## GOAL OF THE EXERCISE
In the records below, find every line that contains the word "homens" and copy each of those lines. Case counts.

[Entries drawn from a collection]
═══

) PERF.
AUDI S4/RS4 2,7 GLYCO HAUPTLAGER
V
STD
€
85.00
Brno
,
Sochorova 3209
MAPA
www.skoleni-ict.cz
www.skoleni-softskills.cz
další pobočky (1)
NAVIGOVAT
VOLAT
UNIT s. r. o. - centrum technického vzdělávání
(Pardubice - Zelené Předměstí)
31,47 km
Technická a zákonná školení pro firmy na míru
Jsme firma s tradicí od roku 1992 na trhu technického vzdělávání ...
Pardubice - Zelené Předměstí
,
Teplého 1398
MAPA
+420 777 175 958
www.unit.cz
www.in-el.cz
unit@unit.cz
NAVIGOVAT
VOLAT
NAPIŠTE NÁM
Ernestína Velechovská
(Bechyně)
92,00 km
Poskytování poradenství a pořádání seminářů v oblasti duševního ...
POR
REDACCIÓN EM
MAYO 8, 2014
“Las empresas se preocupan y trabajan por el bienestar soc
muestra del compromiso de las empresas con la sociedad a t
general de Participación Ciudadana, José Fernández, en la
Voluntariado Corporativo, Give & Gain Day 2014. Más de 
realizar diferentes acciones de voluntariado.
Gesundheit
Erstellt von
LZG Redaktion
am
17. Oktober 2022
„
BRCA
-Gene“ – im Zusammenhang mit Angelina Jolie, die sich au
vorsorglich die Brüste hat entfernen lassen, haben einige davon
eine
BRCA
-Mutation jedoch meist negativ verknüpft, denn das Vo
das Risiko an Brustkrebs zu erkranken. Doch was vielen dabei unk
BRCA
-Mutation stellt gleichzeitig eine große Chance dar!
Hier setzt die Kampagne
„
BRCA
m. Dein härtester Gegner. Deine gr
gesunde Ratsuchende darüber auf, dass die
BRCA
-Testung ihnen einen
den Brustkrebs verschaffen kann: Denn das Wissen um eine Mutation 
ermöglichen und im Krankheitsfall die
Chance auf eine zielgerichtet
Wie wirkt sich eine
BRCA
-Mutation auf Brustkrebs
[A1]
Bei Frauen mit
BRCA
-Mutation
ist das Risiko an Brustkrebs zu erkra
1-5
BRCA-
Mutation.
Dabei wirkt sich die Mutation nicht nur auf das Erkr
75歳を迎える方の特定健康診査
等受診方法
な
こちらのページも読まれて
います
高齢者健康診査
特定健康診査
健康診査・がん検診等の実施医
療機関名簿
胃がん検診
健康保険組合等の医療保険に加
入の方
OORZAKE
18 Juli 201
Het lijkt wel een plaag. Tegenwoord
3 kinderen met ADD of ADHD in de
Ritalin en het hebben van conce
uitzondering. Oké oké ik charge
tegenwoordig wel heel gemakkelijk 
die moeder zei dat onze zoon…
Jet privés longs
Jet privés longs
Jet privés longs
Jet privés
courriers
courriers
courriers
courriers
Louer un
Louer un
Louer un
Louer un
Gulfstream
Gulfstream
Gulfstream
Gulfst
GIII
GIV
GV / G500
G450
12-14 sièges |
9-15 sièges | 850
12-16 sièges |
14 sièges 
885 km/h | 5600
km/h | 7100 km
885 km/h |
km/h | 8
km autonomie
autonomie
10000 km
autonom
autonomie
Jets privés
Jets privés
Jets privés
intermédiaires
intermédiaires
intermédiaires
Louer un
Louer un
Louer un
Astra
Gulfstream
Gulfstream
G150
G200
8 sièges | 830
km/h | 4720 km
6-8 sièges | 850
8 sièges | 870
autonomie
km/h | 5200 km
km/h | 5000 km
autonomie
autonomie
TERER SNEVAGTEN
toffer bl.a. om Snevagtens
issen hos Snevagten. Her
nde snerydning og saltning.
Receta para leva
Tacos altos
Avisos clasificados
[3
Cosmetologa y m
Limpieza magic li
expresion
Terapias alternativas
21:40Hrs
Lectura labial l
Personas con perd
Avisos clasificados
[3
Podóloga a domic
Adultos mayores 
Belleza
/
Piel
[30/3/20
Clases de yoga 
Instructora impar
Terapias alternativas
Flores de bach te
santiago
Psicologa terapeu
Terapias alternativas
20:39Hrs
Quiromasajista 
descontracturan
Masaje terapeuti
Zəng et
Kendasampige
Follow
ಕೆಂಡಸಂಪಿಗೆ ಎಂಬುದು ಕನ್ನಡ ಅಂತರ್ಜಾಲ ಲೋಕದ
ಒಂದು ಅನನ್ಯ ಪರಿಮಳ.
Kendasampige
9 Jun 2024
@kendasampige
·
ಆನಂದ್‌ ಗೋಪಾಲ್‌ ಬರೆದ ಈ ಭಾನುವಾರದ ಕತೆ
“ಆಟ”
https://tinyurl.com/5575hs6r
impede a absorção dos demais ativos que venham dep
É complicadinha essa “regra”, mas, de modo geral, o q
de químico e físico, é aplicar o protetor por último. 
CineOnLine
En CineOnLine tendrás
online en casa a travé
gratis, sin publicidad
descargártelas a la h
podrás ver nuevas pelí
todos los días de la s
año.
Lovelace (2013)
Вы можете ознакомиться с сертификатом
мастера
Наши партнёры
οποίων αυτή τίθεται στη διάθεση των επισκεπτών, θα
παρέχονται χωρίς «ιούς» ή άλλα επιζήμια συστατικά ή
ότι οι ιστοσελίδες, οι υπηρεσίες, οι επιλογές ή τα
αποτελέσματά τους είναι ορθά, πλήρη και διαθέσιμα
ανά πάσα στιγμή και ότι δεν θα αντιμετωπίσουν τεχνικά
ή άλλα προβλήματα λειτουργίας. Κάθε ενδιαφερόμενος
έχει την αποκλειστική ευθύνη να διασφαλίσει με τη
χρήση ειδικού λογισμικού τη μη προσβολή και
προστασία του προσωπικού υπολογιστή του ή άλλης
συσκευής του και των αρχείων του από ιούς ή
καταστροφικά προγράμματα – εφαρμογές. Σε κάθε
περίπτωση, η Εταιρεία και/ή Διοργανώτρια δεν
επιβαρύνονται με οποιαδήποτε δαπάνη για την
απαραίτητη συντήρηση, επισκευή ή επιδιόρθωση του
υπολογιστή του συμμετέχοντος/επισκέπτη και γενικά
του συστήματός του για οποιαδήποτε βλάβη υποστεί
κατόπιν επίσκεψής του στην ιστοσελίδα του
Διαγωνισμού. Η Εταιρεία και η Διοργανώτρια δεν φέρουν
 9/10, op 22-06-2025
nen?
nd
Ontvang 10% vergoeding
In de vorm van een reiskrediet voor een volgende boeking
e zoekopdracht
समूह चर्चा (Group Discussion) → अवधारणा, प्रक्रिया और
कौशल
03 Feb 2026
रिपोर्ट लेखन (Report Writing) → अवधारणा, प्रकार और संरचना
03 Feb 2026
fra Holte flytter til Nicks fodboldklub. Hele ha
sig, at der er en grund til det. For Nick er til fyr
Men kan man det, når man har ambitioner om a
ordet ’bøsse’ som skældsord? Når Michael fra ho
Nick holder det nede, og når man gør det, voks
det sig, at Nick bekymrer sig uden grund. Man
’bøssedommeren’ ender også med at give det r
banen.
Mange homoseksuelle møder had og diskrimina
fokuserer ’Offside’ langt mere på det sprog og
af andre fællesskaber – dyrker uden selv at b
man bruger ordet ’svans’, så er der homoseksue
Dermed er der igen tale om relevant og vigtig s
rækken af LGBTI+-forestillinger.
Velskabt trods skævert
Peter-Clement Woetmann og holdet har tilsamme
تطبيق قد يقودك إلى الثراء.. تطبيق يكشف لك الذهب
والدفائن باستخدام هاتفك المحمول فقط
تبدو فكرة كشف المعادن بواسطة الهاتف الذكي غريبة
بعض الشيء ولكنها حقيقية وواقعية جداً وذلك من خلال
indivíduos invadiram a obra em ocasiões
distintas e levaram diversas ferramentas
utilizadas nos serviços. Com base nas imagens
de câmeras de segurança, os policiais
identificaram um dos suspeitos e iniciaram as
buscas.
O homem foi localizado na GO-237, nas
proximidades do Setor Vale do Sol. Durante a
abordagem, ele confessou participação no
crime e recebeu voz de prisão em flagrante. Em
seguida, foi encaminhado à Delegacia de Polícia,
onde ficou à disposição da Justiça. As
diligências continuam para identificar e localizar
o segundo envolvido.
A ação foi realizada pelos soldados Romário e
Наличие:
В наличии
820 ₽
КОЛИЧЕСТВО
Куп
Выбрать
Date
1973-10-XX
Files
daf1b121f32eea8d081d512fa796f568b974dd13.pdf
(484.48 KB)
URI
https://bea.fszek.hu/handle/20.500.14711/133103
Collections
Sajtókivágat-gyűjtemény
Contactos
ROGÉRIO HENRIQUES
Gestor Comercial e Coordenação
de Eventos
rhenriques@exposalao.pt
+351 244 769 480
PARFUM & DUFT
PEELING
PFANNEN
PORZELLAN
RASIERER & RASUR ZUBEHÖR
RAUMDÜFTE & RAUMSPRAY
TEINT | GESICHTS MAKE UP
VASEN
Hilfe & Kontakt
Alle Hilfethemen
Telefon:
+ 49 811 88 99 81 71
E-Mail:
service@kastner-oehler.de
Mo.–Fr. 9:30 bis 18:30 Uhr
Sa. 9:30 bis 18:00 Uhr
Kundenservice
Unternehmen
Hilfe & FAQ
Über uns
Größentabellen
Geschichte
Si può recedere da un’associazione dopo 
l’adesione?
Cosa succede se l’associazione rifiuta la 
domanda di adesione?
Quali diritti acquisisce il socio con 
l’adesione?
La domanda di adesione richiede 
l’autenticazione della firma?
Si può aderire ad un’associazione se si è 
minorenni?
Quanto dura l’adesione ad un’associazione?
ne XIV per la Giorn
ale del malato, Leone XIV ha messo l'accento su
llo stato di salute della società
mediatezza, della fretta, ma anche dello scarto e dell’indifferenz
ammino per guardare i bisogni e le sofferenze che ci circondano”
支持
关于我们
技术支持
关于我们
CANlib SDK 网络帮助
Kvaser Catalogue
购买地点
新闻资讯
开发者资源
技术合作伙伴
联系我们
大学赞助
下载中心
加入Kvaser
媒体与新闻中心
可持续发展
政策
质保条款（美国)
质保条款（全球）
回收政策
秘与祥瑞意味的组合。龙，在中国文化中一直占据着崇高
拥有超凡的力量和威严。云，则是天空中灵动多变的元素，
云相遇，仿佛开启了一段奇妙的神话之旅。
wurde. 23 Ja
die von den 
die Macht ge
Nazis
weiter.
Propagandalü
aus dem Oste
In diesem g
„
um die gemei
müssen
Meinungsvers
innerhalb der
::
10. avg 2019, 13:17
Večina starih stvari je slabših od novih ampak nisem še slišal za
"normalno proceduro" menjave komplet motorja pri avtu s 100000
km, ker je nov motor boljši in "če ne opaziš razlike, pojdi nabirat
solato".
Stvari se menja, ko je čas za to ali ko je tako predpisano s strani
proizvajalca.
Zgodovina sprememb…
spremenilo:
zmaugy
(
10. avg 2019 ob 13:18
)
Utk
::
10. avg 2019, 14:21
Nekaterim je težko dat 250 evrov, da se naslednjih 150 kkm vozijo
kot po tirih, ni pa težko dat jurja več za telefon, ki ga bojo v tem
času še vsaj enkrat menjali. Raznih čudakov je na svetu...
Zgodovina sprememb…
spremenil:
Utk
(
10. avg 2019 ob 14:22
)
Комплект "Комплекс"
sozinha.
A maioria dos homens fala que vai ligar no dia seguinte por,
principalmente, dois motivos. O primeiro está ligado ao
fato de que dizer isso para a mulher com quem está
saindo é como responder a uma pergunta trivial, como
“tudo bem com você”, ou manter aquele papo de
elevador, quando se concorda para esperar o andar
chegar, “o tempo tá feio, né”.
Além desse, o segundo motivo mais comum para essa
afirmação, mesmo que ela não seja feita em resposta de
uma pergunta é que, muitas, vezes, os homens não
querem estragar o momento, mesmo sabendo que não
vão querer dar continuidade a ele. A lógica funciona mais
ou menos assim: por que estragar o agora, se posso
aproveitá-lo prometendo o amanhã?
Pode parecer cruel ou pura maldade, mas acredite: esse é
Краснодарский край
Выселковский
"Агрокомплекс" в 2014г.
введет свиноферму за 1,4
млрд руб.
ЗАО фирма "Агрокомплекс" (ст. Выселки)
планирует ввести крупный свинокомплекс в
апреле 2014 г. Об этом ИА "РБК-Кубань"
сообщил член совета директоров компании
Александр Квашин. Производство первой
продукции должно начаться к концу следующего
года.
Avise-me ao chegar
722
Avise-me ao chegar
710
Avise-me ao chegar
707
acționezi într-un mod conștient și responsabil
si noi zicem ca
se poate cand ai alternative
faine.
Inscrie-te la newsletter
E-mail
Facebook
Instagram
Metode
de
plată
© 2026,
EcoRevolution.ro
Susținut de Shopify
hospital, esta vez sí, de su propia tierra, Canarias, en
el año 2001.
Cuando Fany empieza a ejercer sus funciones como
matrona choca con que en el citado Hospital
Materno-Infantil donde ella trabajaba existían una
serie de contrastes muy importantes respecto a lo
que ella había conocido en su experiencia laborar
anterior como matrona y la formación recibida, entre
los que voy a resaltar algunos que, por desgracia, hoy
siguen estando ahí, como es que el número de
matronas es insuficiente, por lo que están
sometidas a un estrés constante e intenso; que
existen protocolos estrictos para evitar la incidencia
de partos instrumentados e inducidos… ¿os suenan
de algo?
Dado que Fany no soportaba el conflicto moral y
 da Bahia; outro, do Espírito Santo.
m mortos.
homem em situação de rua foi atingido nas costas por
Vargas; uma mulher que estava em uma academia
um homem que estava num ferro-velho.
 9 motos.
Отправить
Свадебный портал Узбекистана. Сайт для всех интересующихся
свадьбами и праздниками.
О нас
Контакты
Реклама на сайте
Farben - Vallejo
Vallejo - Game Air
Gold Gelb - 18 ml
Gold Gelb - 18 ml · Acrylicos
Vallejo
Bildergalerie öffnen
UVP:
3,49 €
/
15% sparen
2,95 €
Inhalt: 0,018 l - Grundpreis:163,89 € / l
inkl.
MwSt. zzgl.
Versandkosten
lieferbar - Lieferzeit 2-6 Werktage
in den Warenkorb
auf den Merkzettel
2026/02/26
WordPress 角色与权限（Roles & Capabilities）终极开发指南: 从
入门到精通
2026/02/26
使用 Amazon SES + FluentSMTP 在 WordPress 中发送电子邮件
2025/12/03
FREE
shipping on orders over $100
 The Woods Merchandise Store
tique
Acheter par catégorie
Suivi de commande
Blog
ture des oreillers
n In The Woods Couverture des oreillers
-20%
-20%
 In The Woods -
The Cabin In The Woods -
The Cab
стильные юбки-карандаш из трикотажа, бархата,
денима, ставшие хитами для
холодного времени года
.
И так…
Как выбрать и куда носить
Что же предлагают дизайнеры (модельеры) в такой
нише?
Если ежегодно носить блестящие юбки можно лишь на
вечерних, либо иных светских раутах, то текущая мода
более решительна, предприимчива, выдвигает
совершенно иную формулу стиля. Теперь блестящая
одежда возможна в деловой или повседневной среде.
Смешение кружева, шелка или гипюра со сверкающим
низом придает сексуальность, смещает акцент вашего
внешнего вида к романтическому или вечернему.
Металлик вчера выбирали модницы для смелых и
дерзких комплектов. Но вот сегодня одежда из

═══

## ANSWER TO THIS EXERCISE
A maioria dos homens fala que vai ligar no dia seguinte por,
uma pergunta é que, muitas, vezes, os homens não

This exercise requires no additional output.